2023-05-21 14:12:44 -07:00

2.5 KiB

Azure Storage Blob Loader

This loader parses any file stored as an Azure Storage blob or the entire container (with an optional prefix / attribute filter) if no particular file is specified. When initializing AzStorageBlobReader, you may pass in your account url with a SAS token or crdentials to authenticate.

All files are temporarily downloaded locally and subsequently parsed with SimpleDirectoryReader. Hence, you may also specify a custom file_extractor, relying on any of the loaders in this library (or your own)!

Usage

To use this loader, you need to pass in the name of your Azure Storage Container. After that, if you want to just parse a single file, pass in its blob name. Note that if the file is nested in a subdirectory, the blob name should contain the path such as subdirectory/input.txt. This loader is a thin wrapper over the Azure Blob Storage Client for Python, see ContainerClient for detailed parameter usage options.
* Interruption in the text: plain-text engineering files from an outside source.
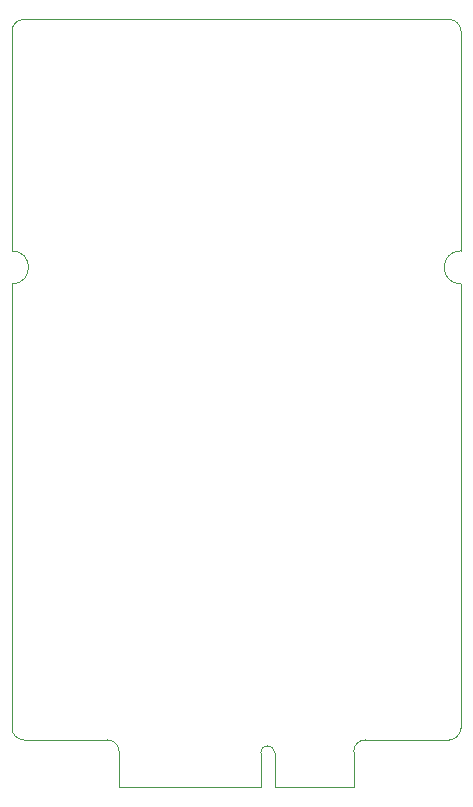
<source format=gm1>
%TF.GenerationSoftware,KiCad,Pcbnew,6.0.0-rc2-unknown-fe148df57e~144~ubuntu20.04.1*%
%TF.CreationDate,2021-12-26T07:15:28-08:00*%
%TF.ProjectId,micromod-pmod-function,6d696372-6f6d-46f6-942d-706d6f642d66,rev?*%
%TF.SameCoordinates,Original*%
%TF.FileFunction,Profile,NP*%
%FSLAX46Y46*%
G04 Gerber Fmt 4.6, Leading zero omitted, Abs format (unit mm)*
G04 Created by KiCad (PCBNEW 6.0.0-rc2-unknown-fe148df57e~144~ubuntu20.04.1) date 2021-12-26 07:15:28*
%MOMM*%
%LPD*%
G01*
G04 APERTURE LIST*
%TA.AperFunction,Profile*%
%ADD10C,0.120000*%
%TD*%
G04 APERTURE END LIST*
D10*
%TO.C,J1*%
X210925000Y-146000000D02*
X218000000Y-146000000D01*
X209925000Y-150000000D02*
X209925000Y-147000000D01*
X190075000Y-150000000D02*
X190075000Y-147000000D01*
X202050000Y-150000000D02*
X202050000Y-147100000D01*
X182000000Y-146000000D02*
X189075000Y-146000000D01*
X181000000Y-145000000D02*
X181000000Y-107400000D01*
X181000000Y-86000000D02*
X181000000Y-104600000D01*
X202050000Y-150000000D02*
X190075000Y-150000000D01*
X219000000Y-104600000D02*
X219000000Y-86000000D01*
X203250000Y-147100000D02*
X203250000Y-150000000D01*
X203250000Y-150000000D02*
X209925000Y-150000000D01*
X218000000Y-85000000D02*
X182000000Y-85000000D01*
X219000000Y-145000000D02*
X219000000Y-107400000D01*
X218000000Y-146000000D02*
G75*
G03*
X219000000Y-145000000I1J999999D01*
G01*
X203250000Y-147100000D02*
G75*
G03*
X202050000Y-147100000I-600000J0D01*
G01*
X181000000Y-107400000D02*
G75*
G03*
X181000000Y-104600000I0J1400000D01*
G01*
X190075000Y-147000000D02*
G75*
G03*
X189075000Y-146000000I-1000003J-3D01*
G01*
X219000000Y-104600000D02*
G75*
G03*
X219000000Y-107400000I0J-1400000D01*
G01*
X219000000Y-86000000D02*
G75*
G03*
X218000000Y-85000000I-999999J1D01*
G01*
X182000000Y-85000000D02*
G75*
G03*
X181000000Y-86000000I-1J-999999D01*
G01*
X181000000Y-145000000D02*
G75*
G03*
X182000000Y-146000000I999999J-1D01*
G01*
X210925000Y-146000000D02*
G75*
G03*
X209925000Y-147000000I3J-1000003D01*
G01*
%TD*%
M02*

</source>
Using a Storage Accout SAS URL

from llama_index import download_loader

AzStorageBlobReader = download_loader("AzStorageBlobReader")

loader = AzStorageBlobReader(container='scrabble-dictionary', blob='dictionary.txt', account_url='<SAS_URL>')
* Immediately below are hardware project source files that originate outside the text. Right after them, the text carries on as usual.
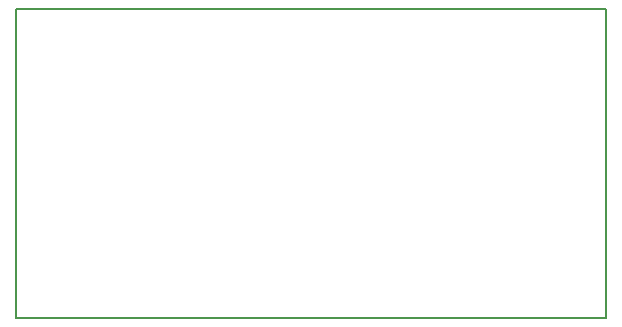
<source format=gbr>
G04 (created by PCBNEW (2013-may-18)-stable) date Вт 24 ноя 2015 00:04:13*
%MOIN*%
G04 Gerber Fmt 3.4, Leading zero omitted, Abs format*
%FSLAX34Y34*%
G01*
G70*
G90*
G04 APERTURE LIST*
%ADD10C,0.00590551*%
G04 APERTURE END LIST*
G54D10*
X24724Y-18031D02*
X24724Y-28346D01*
X44409Y-28346D02*
X44409Y-18031D01*
X44409Y-18031D02*
X24724Y-18031D01*
X44409Y-18031D02*
X24724Y-18031D01*
X24724Y-28346D02*
X44409Y-28346D01*
M02*

</source>
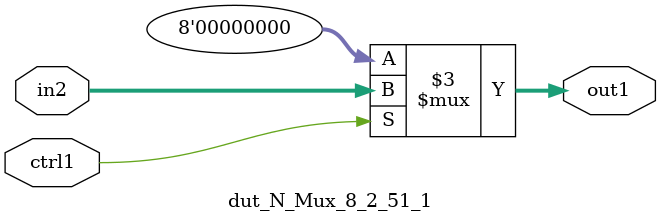
<source format=v>

`timescale 1ps / 1ps


module dut_N_Mux_8_2_51_1( in2, ctrl1, out1 );

    input [7:0] in2;
    input ctrl1;
    output [7:0] out1;
    reg [7:0] out1;

    
    // rtl_process:dut_N_Mux_8_2_51_1/dut_N_Mux_8_2_51_1_thread_1
    always @*
      begin : dut_N_Mux_8_2_51_1_thread_1
        case (ctrl1) 
          1'b1: 
            begin
              out1 = in2;
            end
          default: 
            begin
              out1 = 8'd000;
            end
        endcase
      end

endmodule



</source>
documents = loader.load_data()

Using Azure AD

Ensure the Azure Identity library is available pip install azure-identity

The sample below downloads all files in the container using the default credential, alternative credential options are avaible such as a service principal ClientSecretCredential

from llama_index import download_loader
from azure.identity import DefaultAzureCredential

default_credential = DefaultAzureCredential()

AzStorageBlobReader = download_loader("AzStorageBlobReader")

loader = AzStorageBlobReader(container_name='scrabble-dictionary', account_url='https://<storage account name>.blob.core.windows.net', credential=default_credential)

documents = loader.load_data()

This loader is designed to be used as a way to load data into LlamaIndex and/or subsequently used as a Tool in a LangChain Agent. See here for examples.